REQUISITOS DA TAREFA
Prossiga o texto sobre a transmissão da psicanálise a partir do ponto em que ele se interrompe.

Alfredo Jerusalinsky, em aula de 1995, na Associação Psicanalítica de
Porto Alegre, sublinha um ponto fundamental do trabalho do psicanalista que
é de estarmos às voltas com letras, inscrições, registros; a psicanálise como
um dispositivo de leitura das formações do inconsciente. Este pequeno
fragmento nos remete a pensar os impasses e dificuldades da transmissão da
psicanálise, sejam quais forem os lugares onde se dá esta transmissão:
“As interrogações acerca das formações do inconsciente têm
diferentes tentativas de resposta. Lacan retorna aos tempos
freudianos e sublinha que, para Freud, há três pontos de articulação
das formações do inconsciente. Estes três pontos, que se resumem
em um só, são: a filiação, a identificação e a sexuação. Porque
quando se produzem formações do inconsciente, elas têm a ver ou
com as origens, se faz sintoma acerca das origens (filiação); se faz
sintoma acerca do ser (identificação); e se faz sintoma acerca do
gozo (sexuação). Lacan sublinha que Freud inventou o dispositivo
de leitura das formações do inconsciente articulado nestes três
conceitos fundamentais, conceitos que sugerem os posteriores: o
conceito de recalque, o conceito da repetição, o conceito de pulsão
(fundamentalmente estes três).”5.

INFORMAÇÕES FORNECIDAS
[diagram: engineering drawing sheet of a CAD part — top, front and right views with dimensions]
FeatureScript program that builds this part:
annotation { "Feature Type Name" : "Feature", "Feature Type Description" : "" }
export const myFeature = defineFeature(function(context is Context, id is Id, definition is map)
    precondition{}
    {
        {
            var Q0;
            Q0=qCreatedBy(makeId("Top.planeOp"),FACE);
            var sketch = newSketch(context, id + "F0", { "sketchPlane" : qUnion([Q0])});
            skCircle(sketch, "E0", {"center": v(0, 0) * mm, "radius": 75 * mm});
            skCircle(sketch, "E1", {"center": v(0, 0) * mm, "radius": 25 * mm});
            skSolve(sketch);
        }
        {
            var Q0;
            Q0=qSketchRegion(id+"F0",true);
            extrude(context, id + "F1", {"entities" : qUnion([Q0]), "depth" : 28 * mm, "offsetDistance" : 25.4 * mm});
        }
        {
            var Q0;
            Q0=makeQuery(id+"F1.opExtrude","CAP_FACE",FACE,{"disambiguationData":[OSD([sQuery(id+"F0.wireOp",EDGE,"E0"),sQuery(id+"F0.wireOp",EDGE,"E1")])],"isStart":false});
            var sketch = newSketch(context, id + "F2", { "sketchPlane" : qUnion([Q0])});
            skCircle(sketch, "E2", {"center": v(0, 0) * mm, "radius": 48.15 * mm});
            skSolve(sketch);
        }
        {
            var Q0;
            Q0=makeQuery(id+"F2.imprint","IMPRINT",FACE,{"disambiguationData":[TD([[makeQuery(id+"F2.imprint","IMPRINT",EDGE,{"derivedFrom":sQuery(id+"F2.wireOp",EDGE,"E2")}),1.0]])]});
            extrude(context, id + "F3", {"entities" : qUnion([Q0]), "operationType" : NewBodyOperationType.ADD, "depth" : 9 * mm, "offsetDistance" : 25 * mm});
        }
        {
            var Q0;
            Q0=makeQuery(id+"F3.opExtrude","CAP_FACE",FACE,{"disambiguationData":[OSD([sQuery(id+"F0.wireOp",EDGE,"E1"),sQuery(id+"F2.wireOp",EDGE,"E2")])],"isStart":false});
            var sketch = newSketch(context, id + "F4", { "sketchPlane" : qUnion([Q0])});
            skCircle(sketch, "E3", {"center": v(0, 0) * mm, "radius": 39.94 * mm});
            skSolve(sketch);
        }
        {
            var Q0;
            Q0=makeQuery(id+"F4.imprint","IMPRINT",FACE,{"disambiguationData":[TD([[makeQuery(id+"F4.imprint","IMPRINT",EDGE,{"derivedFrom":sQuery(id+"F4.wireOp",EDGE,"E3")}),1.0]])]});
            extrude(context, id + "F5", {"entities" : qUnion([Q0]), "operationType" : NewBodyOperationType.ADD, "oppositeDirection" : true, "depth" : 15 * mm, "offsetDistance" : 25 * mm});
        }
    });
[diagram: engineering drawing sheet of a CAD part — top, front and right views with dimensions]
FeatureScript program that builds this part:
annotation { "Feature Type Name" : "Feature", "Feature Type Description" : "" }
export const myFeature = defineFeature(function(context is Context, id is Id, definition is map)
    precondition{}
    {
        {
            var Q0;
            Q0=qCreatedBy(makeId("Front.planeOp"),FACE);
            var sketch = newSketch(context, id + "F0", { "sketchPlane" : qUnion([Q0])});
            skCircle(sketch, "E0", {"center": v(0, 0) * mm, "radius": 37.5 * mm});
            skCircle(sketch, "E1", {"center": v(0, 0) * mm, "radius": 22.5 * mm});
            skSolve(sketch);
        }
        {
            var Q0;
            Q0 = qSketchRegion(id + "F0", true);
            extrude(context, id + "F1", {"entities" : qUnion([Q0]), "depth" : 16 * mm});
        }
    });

RESPOSTA
Pensamos estar “bem informados” acerca do psicopatológico, do
sintoma, temos um saber muito bem construído acerca do que fazer, porém, é
no contato com o paciente, é no encontro mesmo com a clínica que todo este
imaginário é colocado à prova, quando suportamos pôr de lado nossa “reserva
teórica” para ler aquilo que se apresenta de modo a que algo do sujeito possa
advir.
No contexto da instituição de tratamento, a presença do estagiário, a
meu ver, é fundamental quando ele consegue, através de seu posicionamento
clínico, provocar um buraco, um intervalo, no saber da instituição acerca deste
ou daquele paciente. No caso do acompanhamento terapêutico,
especificamente, este “corpo-a-corpo” da clínica tem nos ensinado sobre um
certo intervalo necessário entre o saber e o ato em presença.
5
Aula do Percurso Escola da APPoA em 04/10/1995. Transcrição não revisada pelo autor.